▶ [TO DO]: Only the lines from the beginning of the entries through the one that holds "suoi desideri. Laurence Freeman sottolinea in" may appear in the answer, written out exactly and free of pictures.

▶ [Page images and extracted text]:
--------------------------------------------------
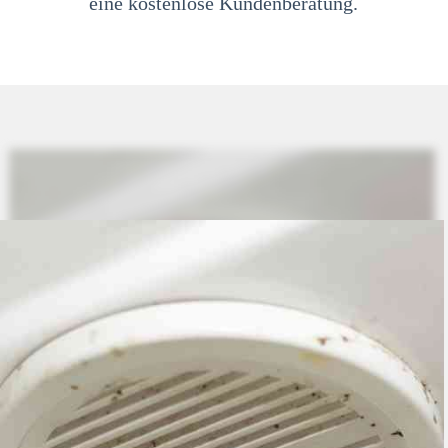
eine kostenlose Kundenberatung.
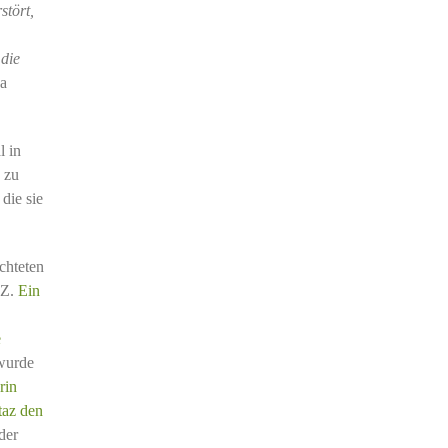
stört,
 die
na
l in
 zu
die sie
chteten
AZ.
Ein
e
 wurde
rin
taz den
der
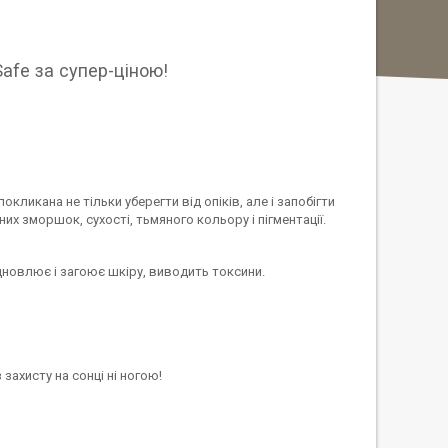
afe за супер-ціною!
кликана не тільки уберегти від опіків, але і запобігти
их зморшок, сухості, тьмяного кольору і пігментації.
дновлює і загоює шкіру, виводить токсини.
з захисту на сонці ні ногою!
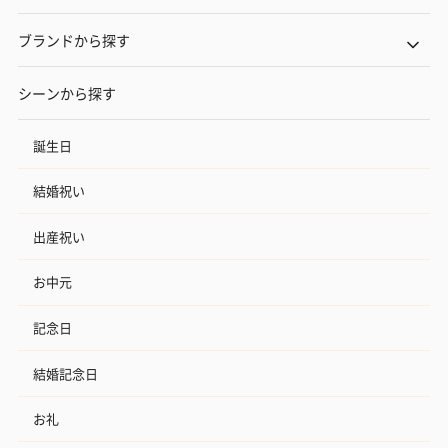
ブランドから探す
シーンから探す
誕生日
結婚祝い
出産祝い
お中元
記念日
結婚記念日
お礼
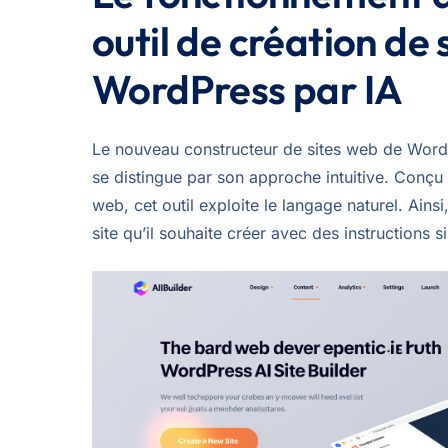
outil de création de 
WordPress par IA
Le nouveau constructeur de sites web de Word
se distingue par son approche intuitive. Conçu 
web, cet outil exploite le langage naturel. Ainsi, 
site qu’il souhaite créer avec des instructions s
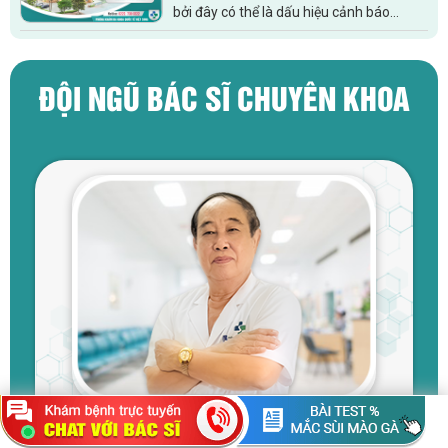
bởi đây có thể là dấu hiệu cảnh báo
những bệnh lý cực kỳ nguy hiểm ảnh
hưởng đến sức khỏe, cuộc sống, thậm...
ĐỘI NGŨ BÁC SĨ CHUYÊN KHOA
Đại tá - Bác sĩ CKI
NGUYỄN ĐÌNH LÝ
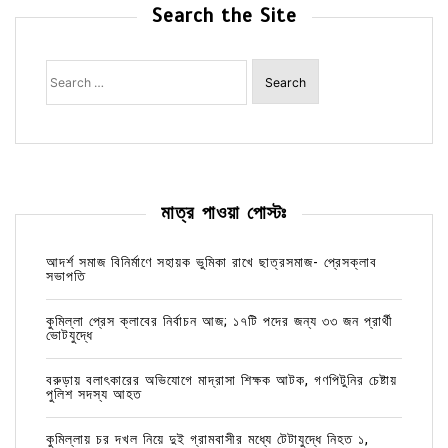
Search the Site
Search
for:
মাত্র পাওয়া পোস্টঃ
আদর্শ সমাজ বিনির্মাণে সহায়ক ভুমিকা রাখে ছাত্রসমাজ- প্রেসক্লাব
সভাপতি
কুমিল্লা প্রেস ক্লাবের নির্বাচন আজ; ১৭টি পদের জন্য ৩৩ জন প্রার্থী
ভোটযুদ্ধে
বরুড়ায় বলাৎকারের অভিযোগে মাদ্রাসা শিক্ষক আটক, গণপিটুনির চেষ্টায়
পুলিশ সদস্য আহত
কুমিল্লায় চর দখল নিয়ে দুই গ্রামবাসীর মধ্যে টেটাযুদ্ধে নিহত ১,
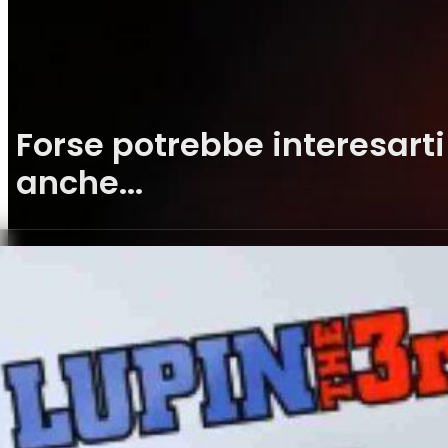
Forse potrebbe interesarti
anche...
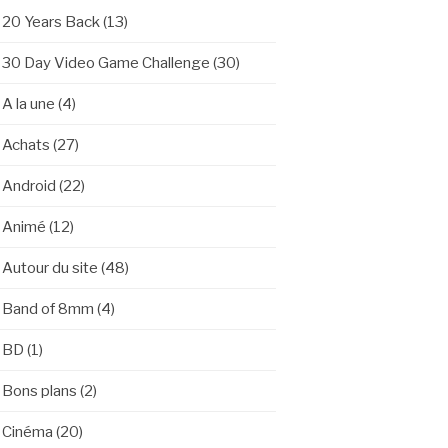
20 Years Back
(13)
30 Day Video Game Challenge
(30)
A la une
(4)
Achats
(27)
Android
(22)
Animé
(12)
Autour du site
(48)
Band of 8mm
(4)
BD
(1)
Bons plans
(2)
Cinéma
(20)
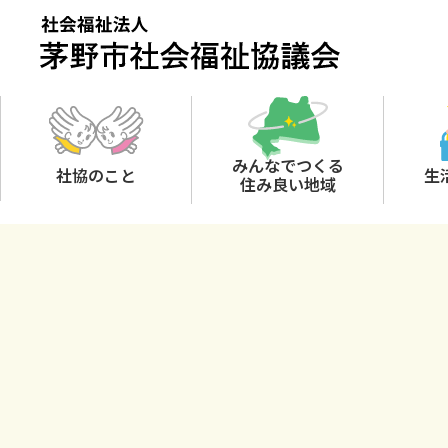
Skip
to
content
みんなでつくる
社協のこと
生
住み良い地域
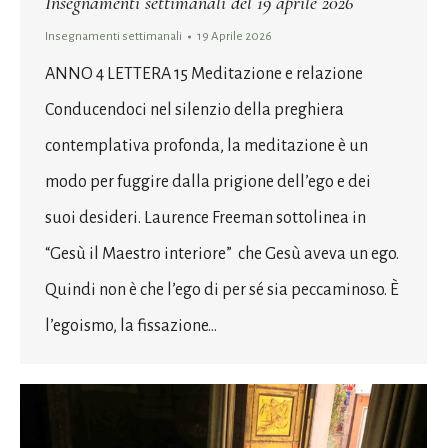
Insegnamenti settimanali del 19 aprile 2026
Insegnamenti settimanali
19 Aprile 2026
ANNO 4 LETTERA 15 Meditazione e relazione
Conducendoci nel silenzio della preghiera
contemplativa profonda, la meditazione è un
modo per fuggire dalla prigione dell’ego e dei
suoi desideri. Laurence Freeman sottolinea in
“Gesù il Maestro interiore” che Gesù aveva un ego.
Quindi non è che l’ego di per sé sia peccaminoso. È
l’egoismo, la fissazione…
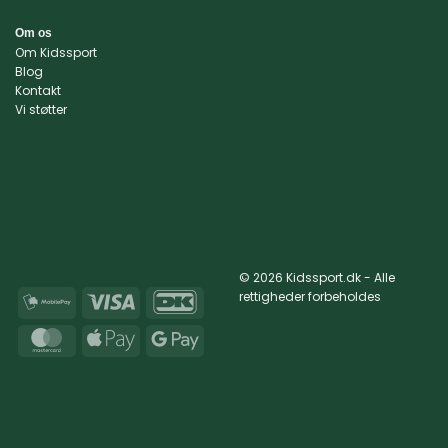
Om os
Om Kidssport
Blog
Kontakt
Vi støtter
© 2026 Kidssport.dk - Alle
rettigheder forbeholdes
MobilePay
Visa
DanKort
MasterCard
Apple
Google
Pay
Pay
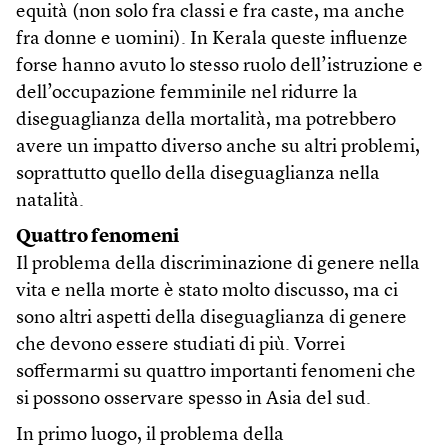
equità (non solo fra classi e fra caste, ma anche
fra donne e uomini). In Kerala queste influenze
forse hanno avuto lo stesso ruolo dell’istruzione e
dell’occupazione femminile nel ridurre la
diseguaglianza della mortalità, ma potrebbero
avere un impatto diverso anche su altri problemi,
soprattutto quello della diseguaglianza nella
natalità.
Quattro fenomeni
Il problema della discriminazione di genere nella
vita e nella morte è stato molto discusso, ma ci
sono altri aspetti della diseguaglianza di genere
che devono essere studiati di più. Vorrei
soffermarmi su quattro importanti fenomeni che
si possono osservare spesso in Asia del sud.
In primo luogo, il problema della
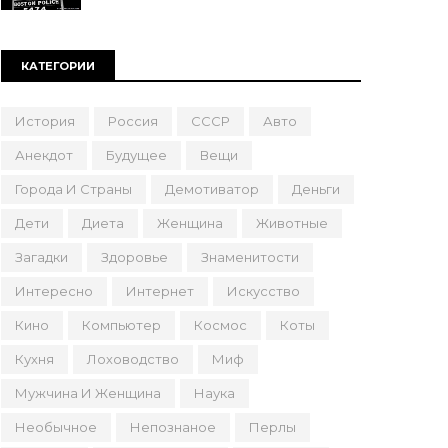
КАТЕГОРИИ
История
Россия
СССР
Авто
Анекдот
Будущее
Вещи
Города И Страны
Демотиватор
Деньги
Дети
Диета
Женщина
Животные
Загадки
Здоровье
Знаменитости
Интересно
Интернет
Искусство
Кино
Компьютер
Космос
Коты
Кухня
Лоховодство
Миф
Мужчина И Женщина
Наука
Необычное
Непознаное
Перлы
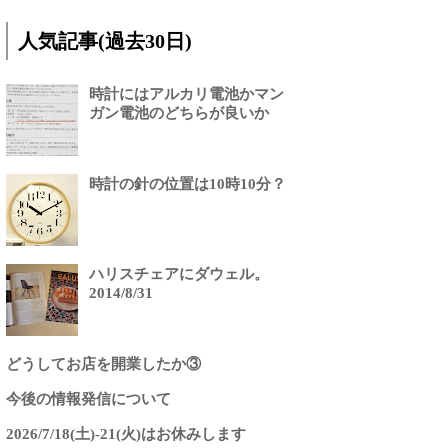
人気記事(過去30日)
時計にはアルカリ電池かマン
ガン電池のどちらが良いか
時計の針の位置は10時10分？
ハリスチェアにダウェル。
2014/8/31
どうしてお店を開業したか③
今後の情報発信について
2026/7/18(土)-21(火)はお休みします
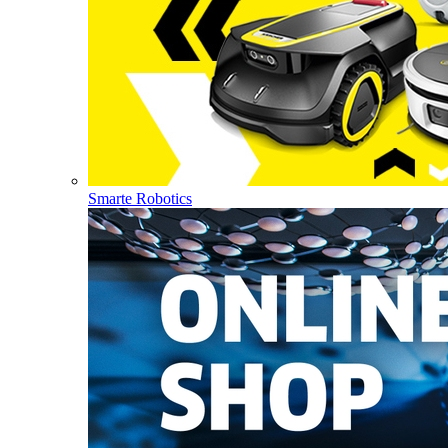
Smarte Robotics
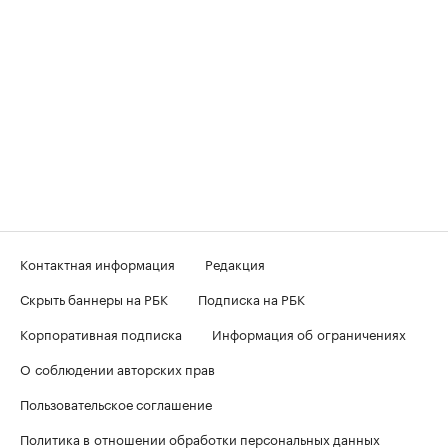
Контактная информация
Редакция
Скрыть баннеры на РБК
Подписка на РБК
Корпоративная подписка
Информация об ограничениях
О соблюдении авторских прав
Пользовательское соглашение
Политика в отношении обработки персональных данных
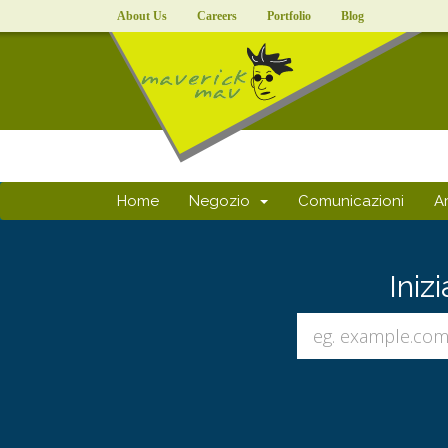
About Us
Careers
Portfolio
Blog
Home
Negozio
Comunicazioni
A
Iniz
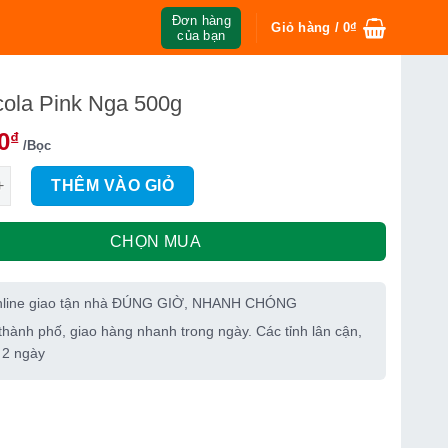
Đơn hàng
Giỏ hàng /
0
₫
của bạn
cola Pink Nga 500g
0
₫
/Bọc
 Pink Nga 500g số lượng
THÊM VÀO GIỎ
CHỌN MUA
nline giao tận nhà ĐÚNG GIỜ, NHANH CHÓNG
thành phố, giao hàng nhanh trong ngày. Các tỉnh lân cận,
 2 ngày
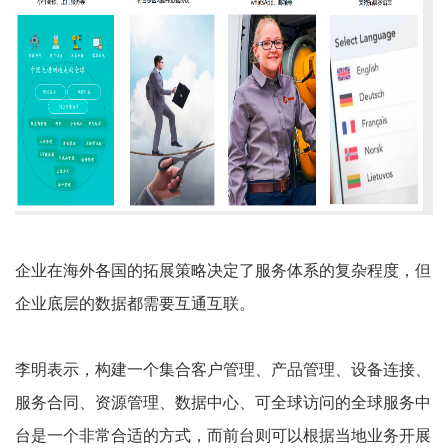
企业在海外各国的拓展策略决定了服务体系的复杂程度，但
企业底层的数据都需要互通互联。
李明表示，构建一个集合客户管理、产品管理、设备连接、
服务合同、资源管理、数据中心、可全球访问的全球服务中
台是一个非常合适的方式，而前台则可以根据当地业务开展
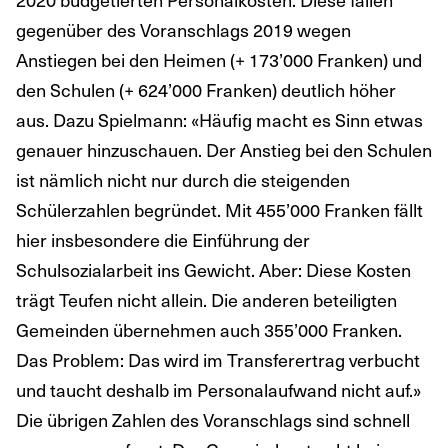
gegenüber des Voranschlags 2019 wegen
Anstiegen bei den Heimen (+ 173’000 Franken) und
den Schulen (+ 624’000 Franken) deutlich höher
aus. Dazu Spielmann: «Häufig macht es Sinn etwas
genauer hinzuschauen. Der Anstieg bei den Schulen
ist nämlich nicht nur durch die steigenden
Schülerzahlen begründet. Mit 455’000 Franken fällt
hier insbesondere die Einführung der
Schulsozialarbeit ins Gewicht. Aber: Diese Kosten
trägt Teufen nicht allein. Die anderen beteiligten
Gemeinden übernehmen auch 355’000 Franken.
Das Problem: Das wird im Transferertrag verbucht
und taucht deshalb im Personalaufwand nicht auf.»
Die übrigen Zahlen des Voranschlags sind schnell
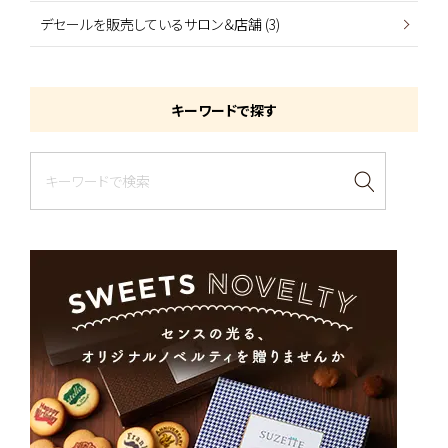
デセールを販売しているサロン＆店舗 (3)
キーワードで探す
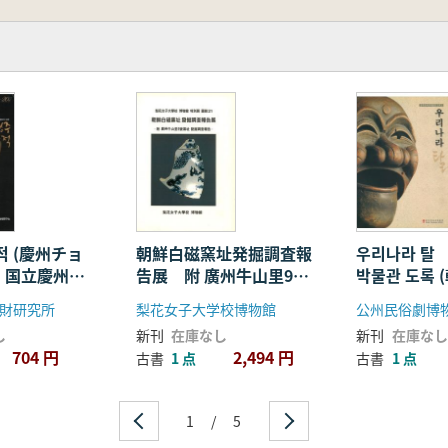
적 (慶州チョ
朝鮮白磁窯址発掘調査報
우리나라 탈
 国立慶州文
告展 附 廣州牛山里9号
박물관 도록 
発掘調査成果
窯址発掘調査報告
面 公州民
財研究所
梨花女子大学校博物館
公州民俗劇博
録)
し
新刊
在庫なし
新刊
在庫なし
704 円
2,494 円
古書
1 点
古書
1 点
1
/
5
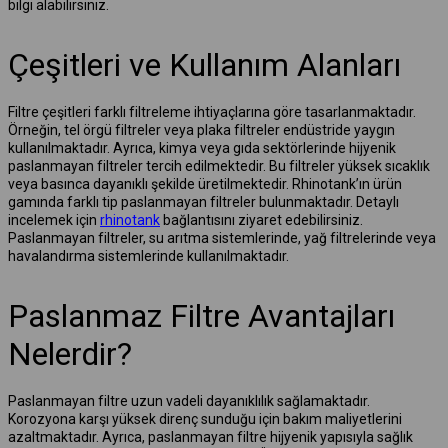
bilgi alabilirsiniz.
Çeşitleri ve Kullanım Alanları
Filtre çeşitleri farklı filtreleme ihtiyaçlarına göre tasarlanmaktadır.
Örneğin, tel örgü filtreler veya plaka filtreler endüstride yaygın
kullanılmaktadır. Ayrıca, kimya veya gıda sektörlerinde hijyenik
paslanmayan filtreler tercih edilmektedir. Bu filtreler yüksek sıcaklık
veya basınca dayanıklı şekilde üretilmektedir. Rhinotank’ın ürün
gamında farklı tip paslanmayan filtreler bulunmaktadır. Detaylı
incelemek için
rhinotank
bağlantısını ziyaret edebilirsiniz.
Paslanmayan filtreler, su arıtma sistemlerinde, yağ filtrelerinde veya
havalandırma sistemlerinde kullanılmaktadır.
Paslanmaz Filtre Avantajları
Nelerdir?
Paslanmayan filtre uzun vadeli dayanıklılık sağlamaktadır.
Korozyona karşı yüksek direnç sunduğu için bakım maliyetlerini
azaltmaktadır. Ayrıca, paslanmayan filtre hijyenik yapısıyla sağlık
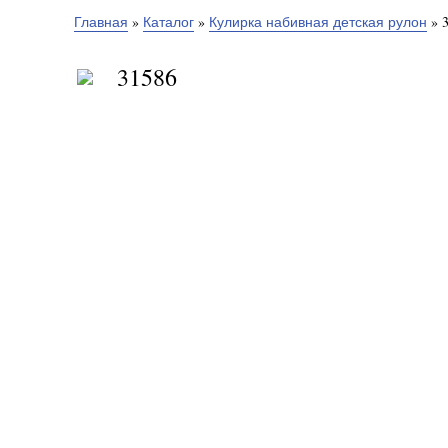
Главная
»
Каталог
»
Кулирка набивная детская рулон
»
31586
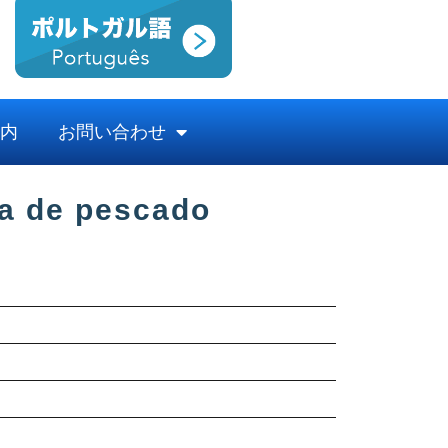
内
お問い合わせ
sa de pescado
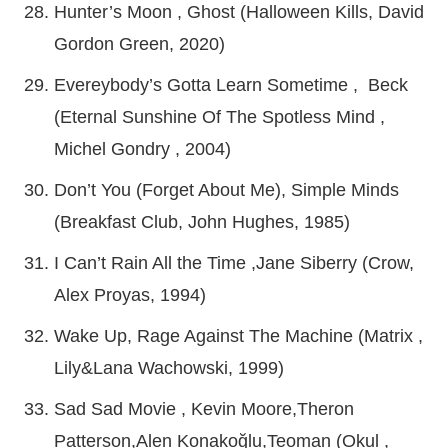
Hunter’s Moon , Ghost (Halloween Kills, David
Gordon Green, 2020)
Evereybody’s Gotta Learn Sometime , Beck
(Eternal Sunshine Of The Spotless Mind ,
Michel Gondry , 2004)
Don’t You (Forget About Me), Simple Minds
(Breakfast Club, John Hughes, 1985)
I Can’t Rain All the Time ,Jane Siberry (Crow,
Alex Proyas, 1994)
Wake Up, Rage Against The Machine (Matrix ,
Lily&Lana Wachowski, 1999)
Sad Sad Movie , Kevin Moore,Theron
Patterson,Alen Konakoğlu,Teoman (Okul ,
--------------------------------------------------
▶ [WRITTEN ANSWER]:
eine kostenlose Kundenberatung.
stört,
 die
na
l in
 zu
die sie
chteten
AZ.
Ein
e
 wurde
rin
taz den
der
afe за супер-ціною!
кликана не тільки уберегти від опіків, але і запобігти
их зморшок, сухості, тьмяного кольору і пігментації.
дновлює і загоює шкіру, виводить токсини.
з захисту на сонці ні ногою!
ブランドから探す
シーンから探す
誕生日
結婚祝い
出産祝い
お中元
記念日
結婚記念日
お礼
outil de création de 
WordPress par IA
Le nouveau constructeur de sites web de Word
se distingue par son approche intuitive. Conçu 
web, cet outil exploite le langage naturel. Ainsi, 
site qu’il souhaite créer avec des instructions s
bởi đây có thể là dấu hiệu cảnh báo
những bệnh lý cực kỳ nguy hiểm ảnh
hưởng đến sức khỏe, cuộc sống, thậm...
ĐỘI NGŨ BÁC SĨ CHUYÊN KHOA
Đại tá - Bác sĩ CKI
NGUYỄN ĐÌNH LÝ
Search the Site
Search
for:
মাত্র পাওয়া পোস্টঃ
আদর্শ সমাজ বিনির্মাণে সহায়ক ভুমিকা রাখে ছাত্রসমাজ- প্রেসক্লাব
সভাপতি
কুমিল্লা প্রেস ক্লাবের নির্বাচন আজ; ১৭টি পদের জন্য ৩৩ জন প্রার্থী
ভোটযুদ্ধে
বরুড়ায় বলাৎকারের অভিযোগে মাদ্রাসা শিক্ষক আটক, গণপিটুনির চেষ্টায়
পুলিশ সদস্য আহত
কুমিল্লায় চর দখল নিয়ে দুই গ্রামবাসীর মধ্যে টেটাযুদ্ধে নিহত ১,
Forse potrebbe interesarti
anche...
20 Years Back
(13)
30 Day Video Game Challenge
(30)
A la une
(4)
Achats
(27)
Android
(22)
Animé
(12)
Autour du site
(48)
Band of 8mm
(4)
BD
(1)
Bons plans
(2)
Cinéma
(20)
Skip
to
content
みんなでつくる
社協のこと
生
住み良い地域
Insegnamenti settimanali del 19 aprile 2026
Insegnamenti settimanali
19 Aprile 2026
ANNO 4 LETTERA 15 Meditazione e relazione
Conducendoci nel silenzio della preghiera
contemplativa profonda, la meditazione è un
modo per fuggire dalla prigione dell’ego e dei
suoi desideri. Laurence Freeman sottolinea in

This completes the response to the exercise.